"""

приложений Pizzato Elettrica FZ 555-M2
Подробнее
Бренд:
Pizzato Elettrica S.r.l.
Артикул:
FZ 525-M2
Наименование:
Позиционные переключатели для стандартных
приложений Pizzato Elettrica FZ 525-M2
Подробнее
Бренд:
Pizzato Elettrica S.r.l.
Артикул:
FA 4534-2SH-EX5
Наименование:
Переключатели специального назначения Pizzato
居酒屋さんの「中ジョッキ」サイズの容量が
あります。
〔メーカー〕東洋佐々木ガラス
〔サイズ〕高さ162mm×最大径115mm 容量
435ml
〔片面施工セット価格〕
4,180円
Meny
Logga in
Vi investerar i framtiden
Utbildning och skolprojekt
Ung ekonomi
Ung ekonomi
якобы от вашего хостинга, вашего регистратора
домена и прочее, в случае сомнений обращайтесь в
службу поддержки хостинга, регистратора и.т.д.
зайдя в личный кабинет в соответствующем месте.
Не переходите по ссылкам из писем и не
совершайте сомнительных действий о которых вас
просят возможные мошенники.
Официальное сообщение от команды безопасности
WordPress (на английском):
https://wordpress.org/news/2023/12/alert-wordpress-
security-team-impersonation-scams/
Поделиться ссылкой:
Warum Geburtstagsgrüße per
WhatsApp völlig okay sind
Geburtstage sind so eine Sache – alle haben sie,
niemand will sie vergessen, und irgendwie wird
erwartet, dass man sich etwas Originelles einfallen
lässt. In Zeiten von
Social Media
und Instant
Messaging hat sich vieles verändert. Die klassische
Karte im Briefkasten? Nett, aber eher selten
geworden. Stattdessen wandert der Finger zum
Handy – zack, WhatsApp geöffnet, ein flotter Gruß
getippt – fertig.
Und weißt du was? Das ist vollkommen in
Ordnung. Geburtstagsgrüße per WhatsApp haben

"""
"""

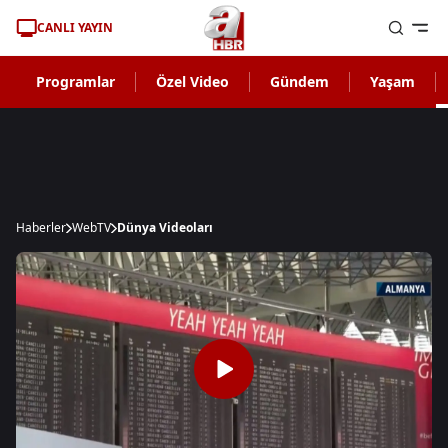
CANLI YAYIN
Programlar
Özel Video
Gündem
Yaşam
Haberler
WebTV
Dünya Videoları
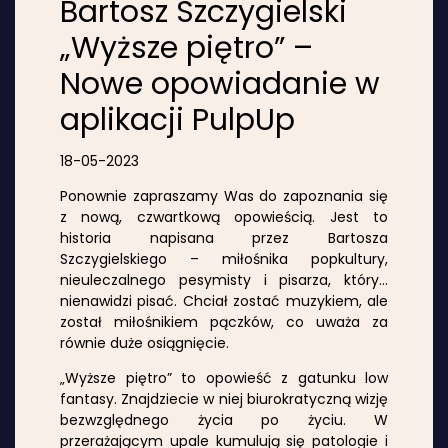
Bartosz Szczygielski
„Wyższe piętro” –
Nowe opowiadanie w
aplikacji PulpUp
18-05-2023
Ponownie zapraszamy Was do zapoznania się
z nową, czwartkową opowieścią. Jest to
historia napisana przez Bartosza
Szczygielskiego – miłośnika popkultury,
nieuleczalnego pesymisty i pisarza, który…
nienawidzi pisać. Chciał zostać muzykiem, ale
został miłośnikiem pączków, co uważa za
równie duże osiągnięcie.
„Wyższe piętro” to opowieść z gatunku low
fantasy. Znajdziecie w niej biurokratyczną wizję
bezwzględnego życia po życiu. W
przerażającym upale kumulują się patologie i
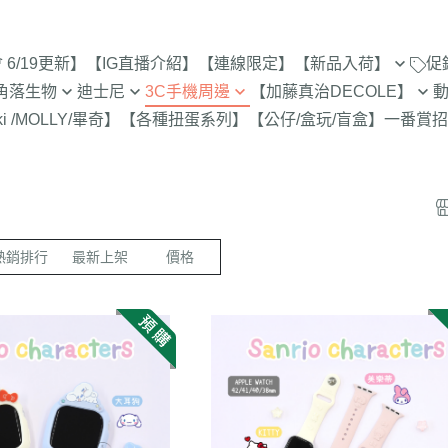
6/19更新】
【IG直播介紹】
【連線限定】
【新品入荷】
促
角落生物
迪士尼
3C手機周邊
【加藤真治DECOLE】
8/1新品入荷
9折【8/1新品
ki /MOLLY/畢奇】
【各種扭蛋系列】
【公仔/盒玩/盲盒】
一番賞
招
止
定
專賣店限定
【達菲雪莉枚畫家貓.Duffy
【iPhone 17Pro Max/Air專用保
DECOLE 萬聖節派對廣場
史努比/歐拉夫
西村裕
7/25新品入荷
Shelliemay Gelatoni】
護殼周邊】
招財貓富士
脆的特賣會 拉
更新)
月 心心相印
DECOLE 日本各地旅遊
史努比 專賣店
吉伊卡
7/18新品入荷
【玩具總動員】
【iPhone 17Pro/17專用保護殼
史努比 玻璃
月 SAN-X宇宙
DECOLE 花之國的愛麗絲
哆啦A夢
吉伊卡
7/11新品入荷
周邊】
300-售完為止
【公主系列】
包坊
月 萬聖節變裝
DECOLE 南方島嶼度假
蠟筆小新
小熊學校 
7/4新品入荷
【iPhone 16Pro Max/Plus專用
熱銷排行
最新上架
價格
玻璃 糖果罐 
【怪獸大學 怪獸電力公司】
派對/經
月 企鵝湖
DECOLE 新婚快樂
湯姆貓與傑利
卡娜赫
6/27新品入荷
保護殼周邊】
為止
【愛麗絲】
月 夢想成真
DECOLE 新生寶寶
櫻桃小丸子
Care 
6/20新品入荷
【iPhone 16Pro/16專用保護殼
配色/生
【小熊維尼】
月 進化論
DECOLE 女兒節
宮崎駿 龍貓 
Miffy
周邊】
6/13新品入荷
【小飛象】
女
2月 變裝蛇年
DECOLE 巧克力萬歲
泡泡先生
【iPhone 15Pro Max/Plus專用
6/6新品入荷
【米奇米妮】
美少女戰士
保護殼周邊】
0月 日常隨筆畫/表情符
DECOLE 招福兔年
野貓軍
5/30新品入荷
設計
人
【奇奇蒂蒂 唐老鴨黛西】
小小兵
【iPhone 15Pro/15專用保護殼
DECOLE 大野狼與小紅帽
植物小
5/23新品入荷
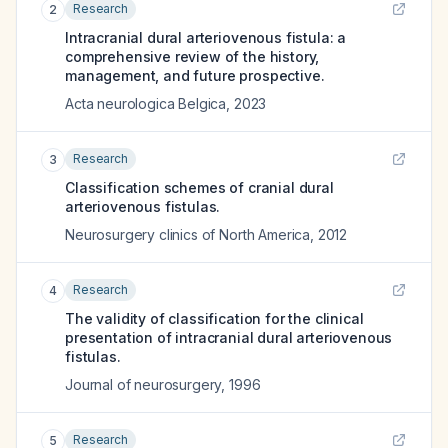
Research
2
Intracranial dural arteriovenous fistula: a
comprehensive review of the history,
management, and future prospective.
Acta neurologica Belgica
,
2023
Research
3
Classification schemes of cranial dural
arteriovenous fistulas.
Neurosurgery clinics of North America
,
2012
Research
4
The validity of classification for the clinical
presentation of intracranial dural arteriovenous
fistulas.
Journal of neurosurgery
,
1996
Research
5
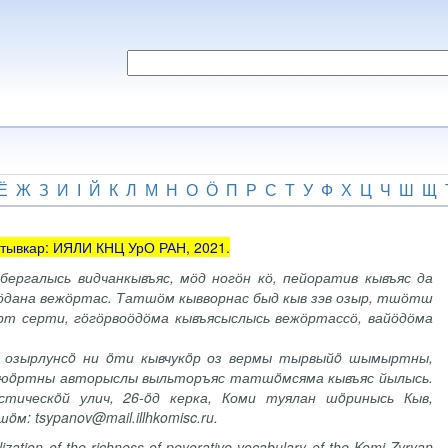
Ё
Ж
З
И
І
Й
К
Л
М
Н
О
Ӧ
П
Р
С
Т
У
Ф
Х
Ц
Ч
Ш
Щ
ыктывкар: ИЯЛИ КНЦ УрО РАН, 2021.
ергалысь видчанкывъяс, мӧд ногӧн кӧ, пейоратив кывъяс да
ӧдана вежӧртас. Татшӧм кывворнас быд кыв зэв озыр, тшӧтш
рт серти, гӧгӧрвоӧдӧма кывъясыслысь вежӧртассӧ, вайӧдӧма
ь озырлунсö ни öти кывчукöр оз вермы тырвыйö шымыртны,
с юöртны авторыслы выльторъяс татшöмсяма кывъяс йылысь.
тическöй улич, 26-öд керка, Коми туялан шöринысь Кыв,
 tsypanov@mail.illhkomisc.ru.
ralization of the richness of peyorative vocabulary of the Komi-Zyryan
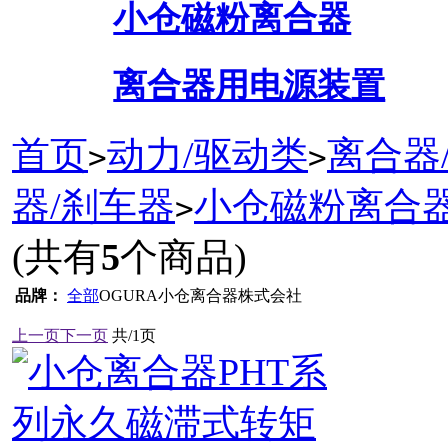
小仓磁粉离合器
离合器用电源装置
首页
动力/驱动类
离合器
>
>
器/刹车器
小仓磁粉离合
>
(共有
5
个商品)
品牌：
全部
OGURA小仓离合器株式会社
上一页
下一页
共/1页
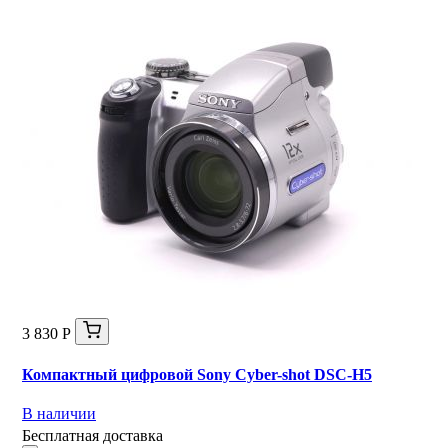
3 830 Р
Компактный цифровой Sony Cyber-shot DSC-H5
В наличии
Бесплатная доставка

"""

Task details: Here the job is to set down exactly the lines of the material above that fall between the one with "приложений Pizzato Elettrica FZ 555-M2" and the one with "Ordnung. Geburtstagsgrüße per WhatsApp haben", inclusive, and nothing beyond them.

Response:
приложений Pizzato Elettrica FZ 555-M2
Подробнее
Бренд:
Pizzato Elettrica S.r.l.
Артикул:
FZ 525-M2
Наименование:
Позиционные переключатели для стандартных
приложений Pizzato Elettrica FZ 525-M2
Подробнее
Бренд:
Pizzato Elettrica S.r.l.
Артикул:
FA 4534-2SH-EX5
Наименование:
Переключатели специального назначения Pizzato
居酒屋さんの「中ジョッキ」サイズの容量が
あります。
〔メーカー〕東洋佐々木ガラス
〔サイズ〕高さ162mm×最大径115mm 容量
435ml
〔片面施工セット価格〕
4,180円
Meny
Logga in
Vi investerar i framtiden
Utbildning och skolprojekt
Ung ekonomi
Ung ekonomi
якобы от вашего хостинга, вашего регистратора
домена и прочее, в случае сомнений обращайтесь в
службу поддержки хостинга, регистратора и.т.д.
зайдя в личный кабинет в соответствующем месте.
Не переходите по ссылкам из писем и не
совершайте сомнительных действий о которых вас
просят возможные мошенники.
Официальное сообщение от команды безопасности
WordPress (на английском):
https://wordpress.org/news/2023/12/alert-wordpress-
security-team-impersonation-scams/
Поделиться ссылкой:
Warum Geburtstagsgrüße per
WhatsApp völlig okay sind
Geburtstage sind so eine Sache – alle haben sie,
niemand will sie vergessen, und irgendwie wird
erwartet, dass man sich etwas Originelles einfallen
lässt. In Zeiten von
Social Media
und Instant
Messaging hat sich vieles verändert. Die klassische
Karte im Briefkasten? Nett, aber eher selten
geworden. Stattdessen wandert der Finger zum
Handy – zack, WhatsApp geöffnet, ein flotter Gruß
getippt – fertig.
Und weißt du was? Das ist vollkommen in
Ordnung. Geburtstagsgrüße per WhatsApp haben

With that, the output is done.